## To do
Rewrite the items from the line with "line at (931, 480): solid -> dashed" to the line with "line at (932, 771): solid -> dashed", replacing "dashed" with "dotted" and leaving everything else unchanged.

## Input records

====

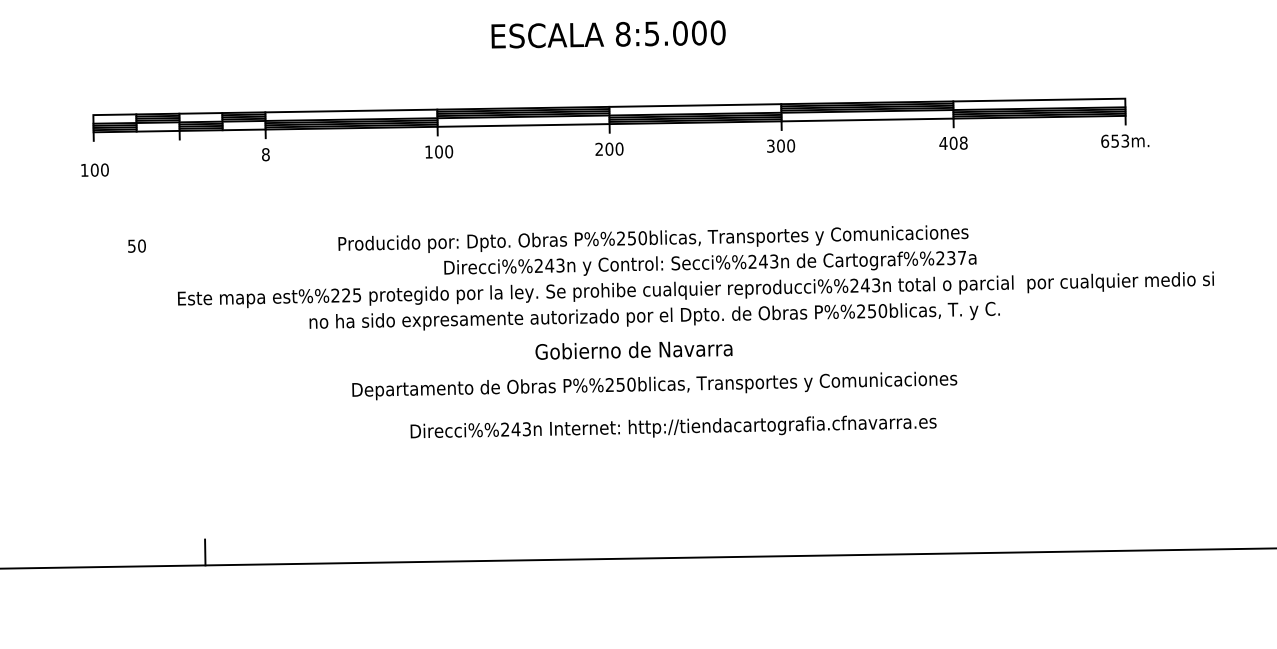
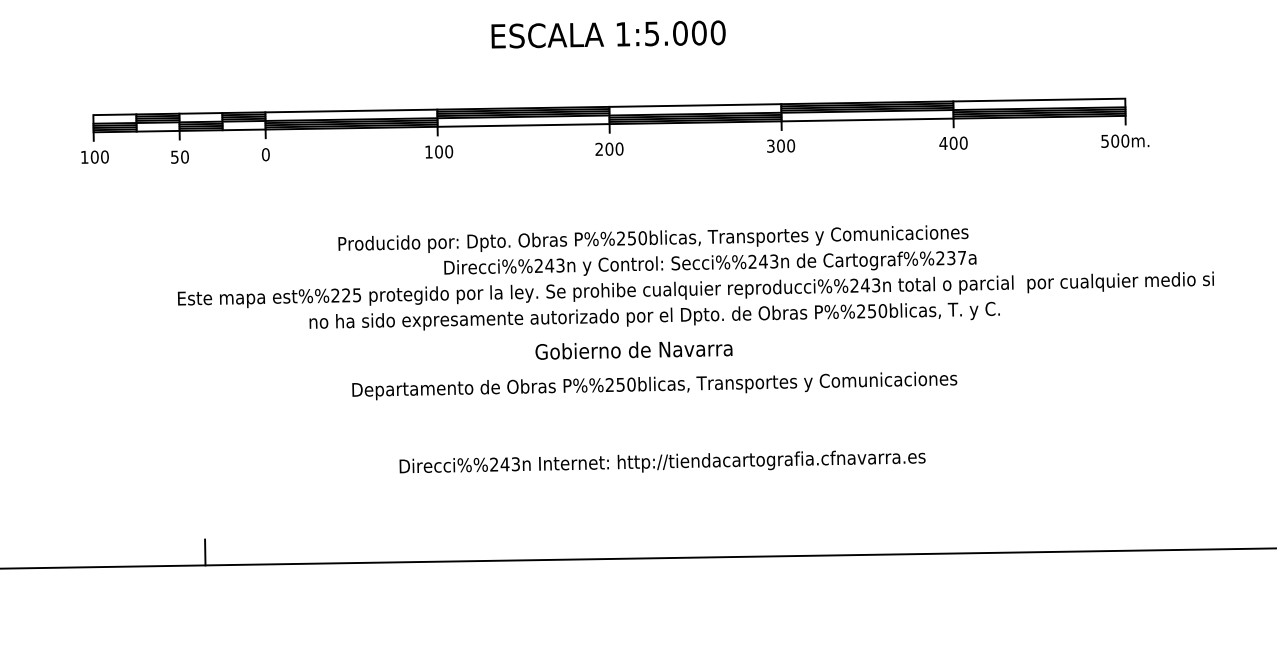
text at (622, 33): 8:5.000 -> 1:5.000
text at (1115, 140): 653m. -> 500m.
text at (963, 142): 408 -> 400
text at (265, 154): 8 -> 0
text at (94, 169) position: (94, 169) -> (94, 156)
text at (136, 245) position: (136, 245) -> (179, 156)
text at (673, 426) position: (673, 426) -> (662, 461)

====

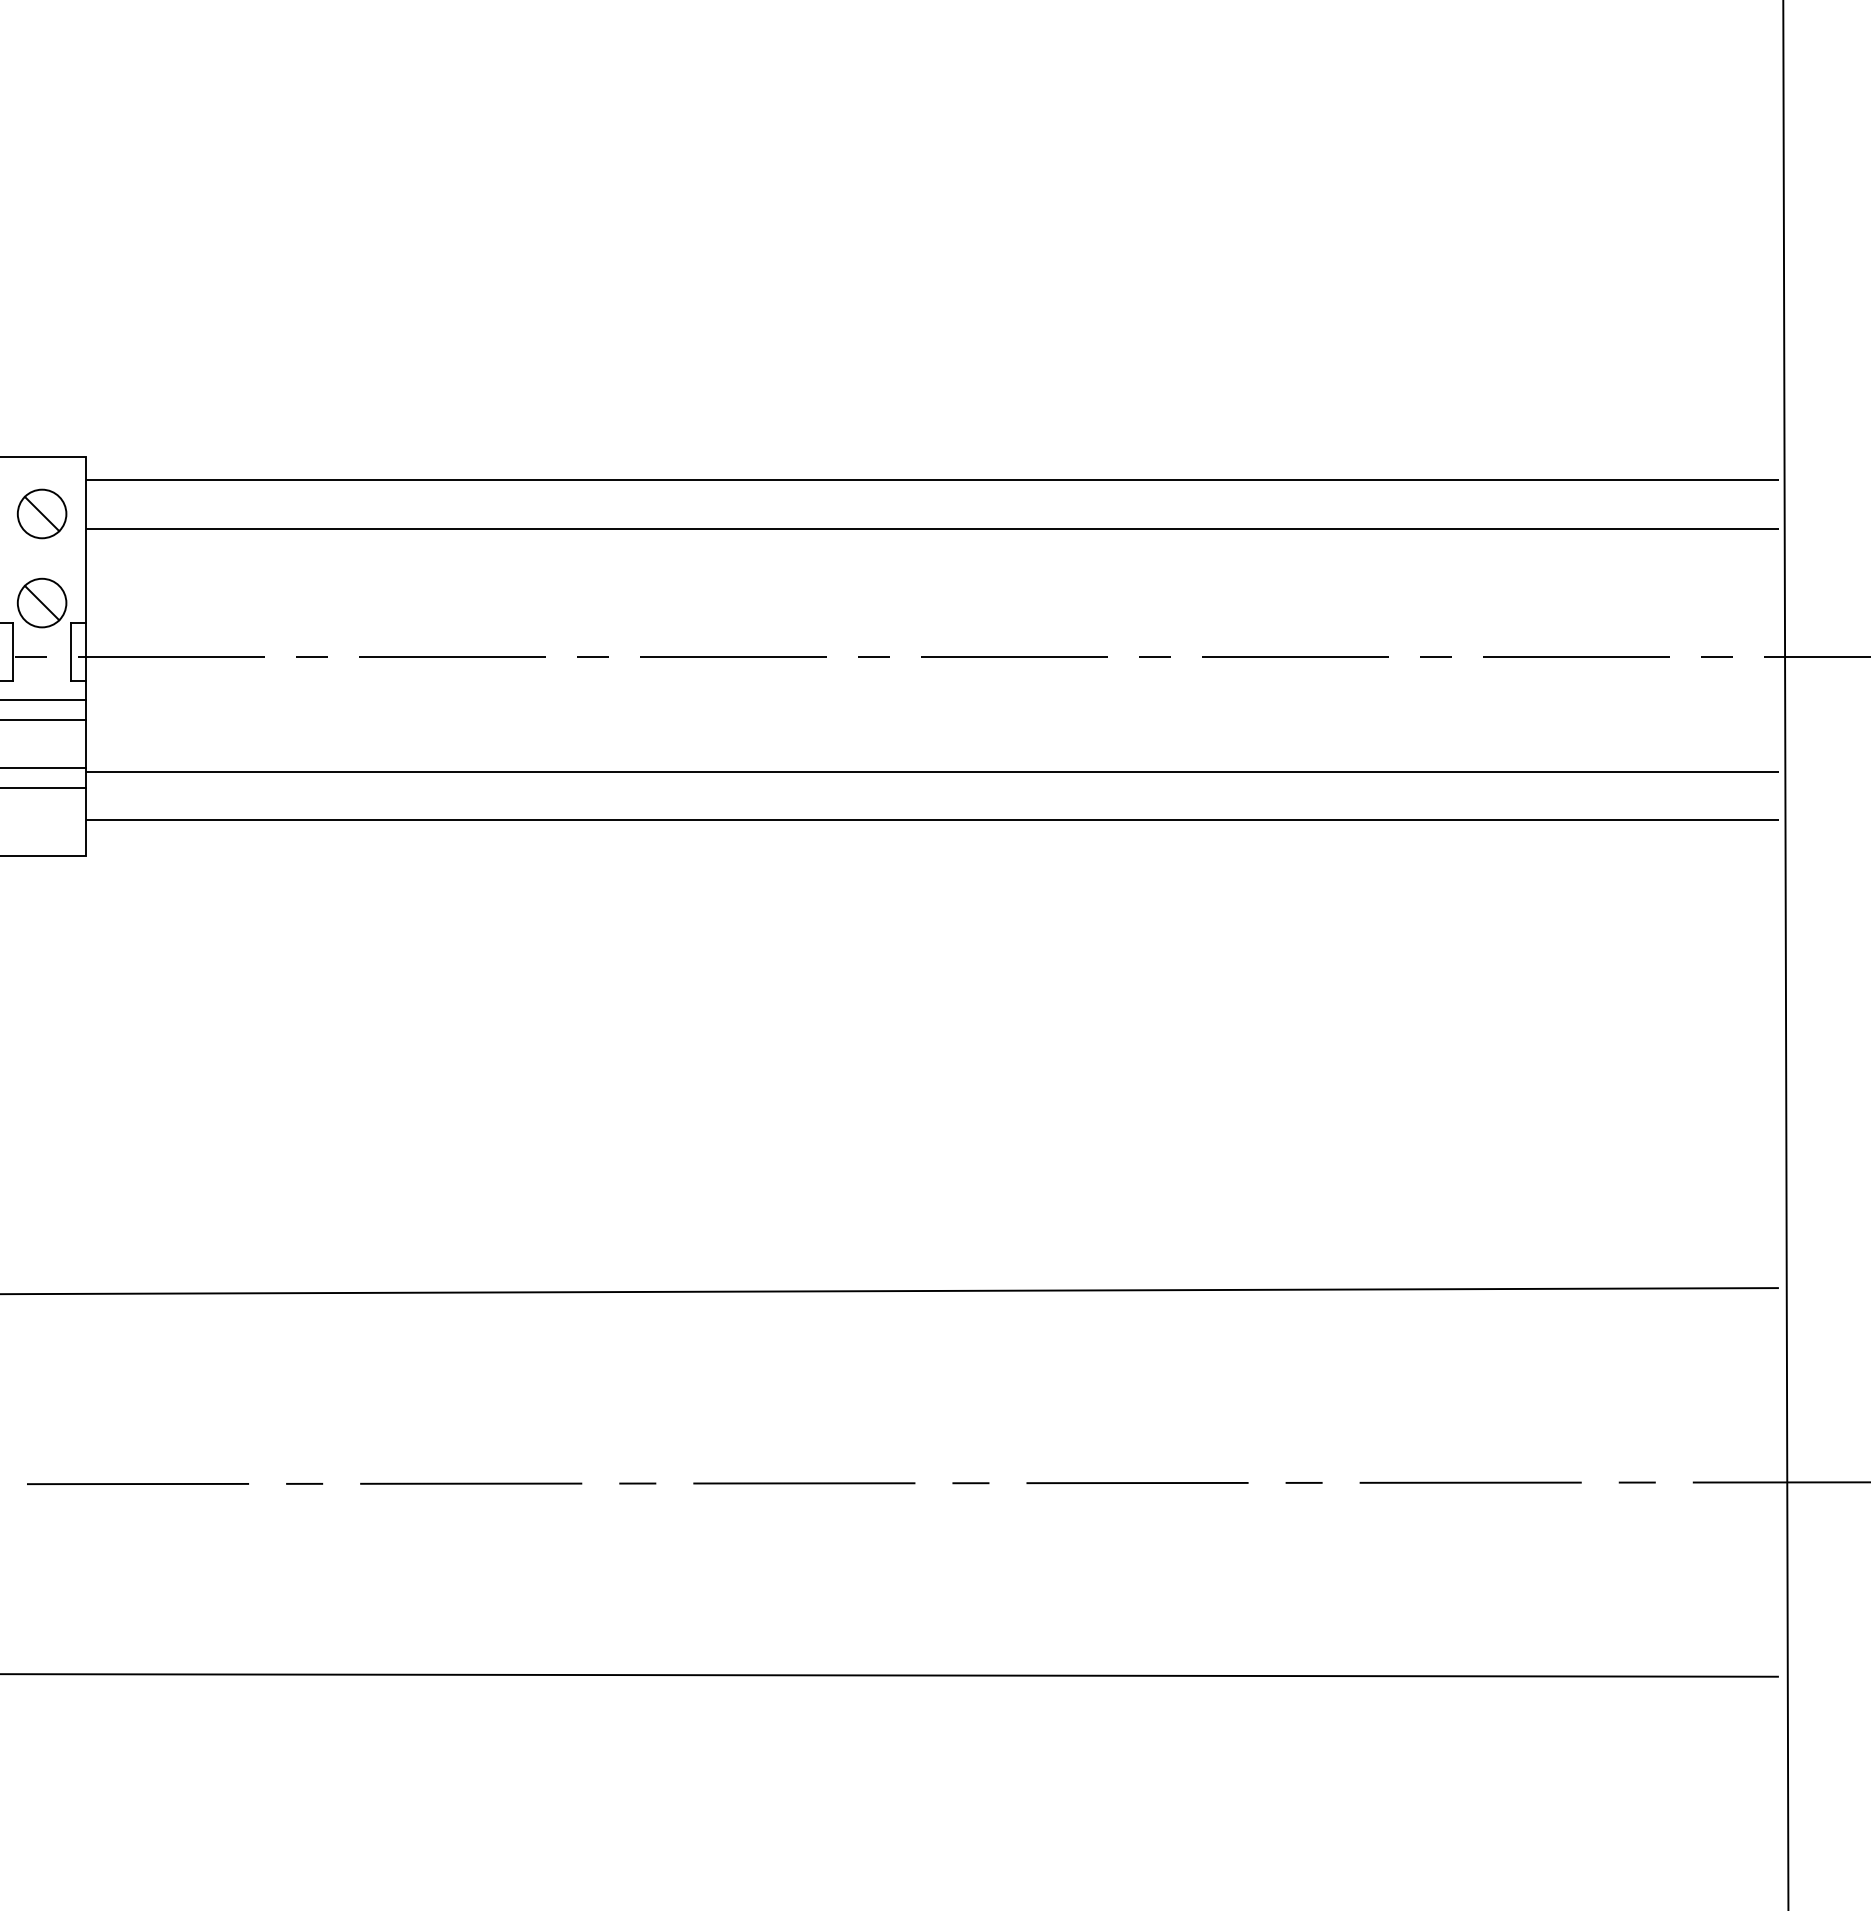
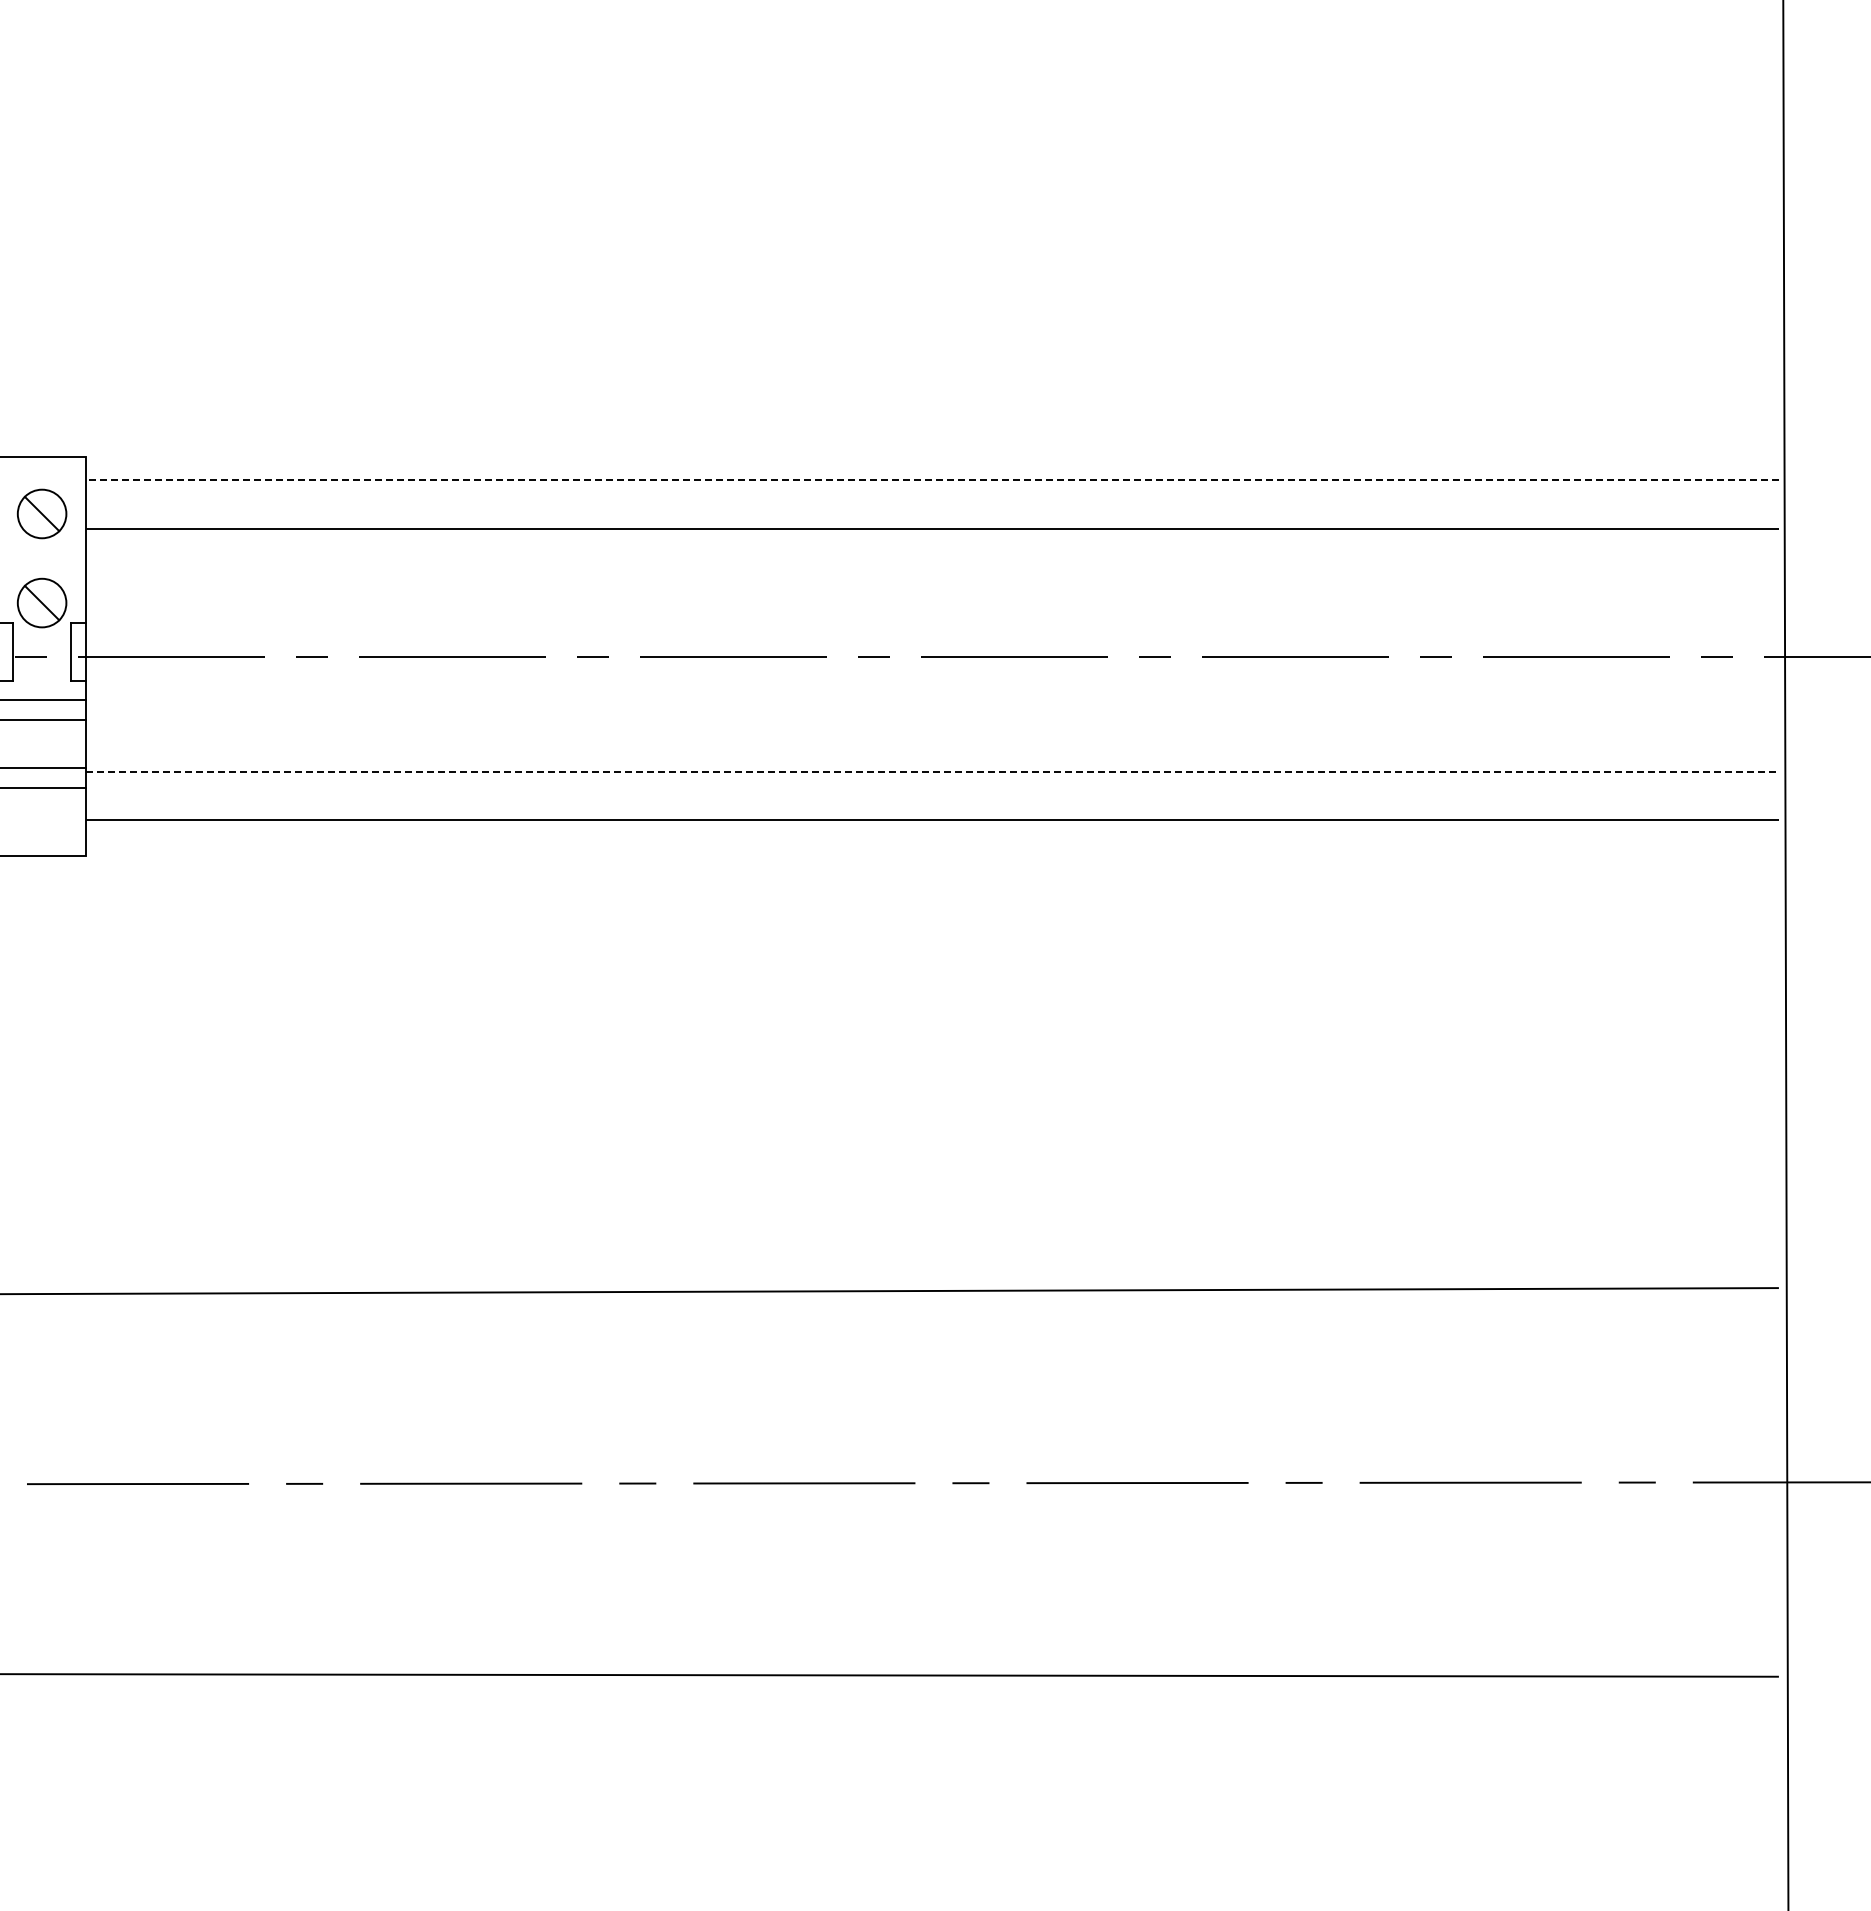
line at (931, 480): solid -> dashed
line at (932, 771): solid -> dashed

====

## Output
line at (931, 480): solid -> dotted
line at (932, 771): solid -> dotted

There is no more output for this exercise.